You may recognise some of the other proposed changes, pressed via Take the law….: a lawyer’s certificate will no longer be needed to waive a cooling-off period; for options, no repetition of warning statements will be required at the time of exercise; and a common-sense change to the definition of “residential property” for determining when the warning statement etc rules apply.

PAMDA was introduced to curb the rip-offs that resulted from marketeering which put simply is a sales process that involves operatives at many levels: from appointment setting for the initial pitch to the prospect, to ‘runner’ for the conduct inspections by the prospect of the marketed product, to salesman to close the deal and get the prospect to sign on the dotted line.

The nasty side of marketeering was the lack of disclosure of remuneration to some shadowy middle-men recruited to the sales process. In many cases, financial advisors – who the buyers believed were acting independently – were actually part of the sales machine.

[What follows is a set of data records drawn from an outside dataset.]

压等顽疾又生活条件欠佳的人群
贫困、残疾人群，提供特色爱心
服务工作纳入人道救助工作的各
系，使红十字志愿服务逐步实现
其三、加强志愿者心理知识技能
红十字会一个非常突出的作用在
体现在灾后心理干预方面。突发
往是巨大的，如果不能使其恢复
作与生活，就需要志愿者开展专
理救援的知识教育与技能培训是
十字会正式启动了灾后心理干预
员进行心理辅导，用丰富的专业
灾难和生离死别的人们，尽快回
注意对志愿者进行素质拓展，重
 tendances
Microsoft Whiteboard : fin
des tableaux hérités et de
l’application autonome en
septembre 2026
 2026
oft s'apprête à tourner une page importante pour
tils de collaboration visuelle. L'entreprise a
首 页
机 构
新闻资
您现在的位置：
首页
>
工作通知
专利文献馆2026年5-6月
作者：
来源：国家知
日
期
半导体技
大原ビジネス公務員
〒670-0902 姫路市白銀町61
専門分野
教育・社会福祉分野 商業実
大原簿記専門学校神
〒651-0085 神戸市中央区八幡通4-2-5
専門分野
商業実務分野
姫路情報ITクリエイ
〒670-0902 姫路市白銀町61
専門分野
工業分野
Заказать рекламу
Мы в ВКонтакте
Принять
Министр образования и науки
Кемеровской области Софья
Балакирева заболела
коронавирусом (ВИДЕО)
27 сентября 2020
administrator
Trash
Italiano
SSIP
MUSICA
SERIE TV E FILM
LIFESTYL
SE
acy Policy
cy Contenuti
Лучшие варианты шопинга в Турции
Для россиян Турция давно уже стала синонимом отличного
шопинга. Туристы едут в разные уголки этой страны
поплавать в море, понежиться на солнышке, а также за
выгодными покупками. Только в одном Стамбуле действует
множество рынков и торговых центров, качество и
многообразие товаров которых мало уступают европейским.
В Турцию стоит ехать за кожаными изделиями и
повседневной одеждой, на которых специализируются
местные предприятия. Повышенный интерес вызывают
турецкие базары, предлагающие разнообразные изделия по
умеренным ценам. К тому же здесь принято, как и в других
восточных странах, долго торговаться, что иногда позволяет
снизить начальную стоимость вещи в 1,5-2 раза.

Since PAMDA, the demise of marketeering has opened the way for “marketing”, a similar process but where all involvements and all payments are disclosed. Property marketing is now a legitimate alternative to conventional agent representation and has developed into a substantial industry upon which many developers rely for the success of their project.

The POB proposes however to merely require “disclosure of interests, which may signal to a prospective purchaser the possibility that the contract price may be inflated and that the actual market value of the property could be significantly lower than the sale price.”

What this extract from the “explanatory notes” to the Bill implies, is that buyers will be adequately informed if marketers who hold developer “put and call” options disclose that fact to the buyer. A marketing “put and call” option is where the marketer must buy the property from the developer if it can not be on-sold.

Sure, this type of disclosure will be useful, but it doesn’t help if the marketing is being conducted under another model. Only some marketing – perhaps 50% – is performed that way. How will other buyers identify the sales process applicable to their purchase?

While it is true that the “commission the seller has agreed to pay the agent is a private contractual matter that does not impact on a prospective purchaser”, it is not true as suggested in the “explanatory notes”, that “the buyer will not be disadvantaged or prejudiced by lack of such disclosure”.

The proposal appears to be to maintain part 3.1 of the existing 27C (agent’s relationships and benefits) but will remove part 3.2 (payments to all involved in the transaction).

Marketeering died because of the mandated disclosure of marketing payments required in part 3.2. Only full disclosure differentiates marketeering from marketing. Of all the naïve, nonsensical and wantonly wasteful measures in PAMDA, only that part of the 27C has had a beneficial effect for consumers.

Those in the development industry pushing so hard to remove the 27C, should think twice. They may lose some prospects out of the sales funnel by openly disclosing payments down the sales chain, but without transparency that part 3.2 brings, the effective and legitimate marketing industry of recent times, will – in the hands of some – revert rapidly to marketeering.

Rip-offs by the unscrupulous will resume and all marketers will be tarred with the same brush. And as happened in 2000, the government of the day will be forced into heavy-handed regulation which will again entangle the entire real estate industry.

The filthy bathwater of PAMDA must be thrown out. Cast it out and the excrement in it, far away. But be careful not to throw out the only thing in it worthwhile at the same time. That worthwhile thing, still alive in the putrid water of the tub, is the smiling baby of PAMDA, the painful but powerful 27C.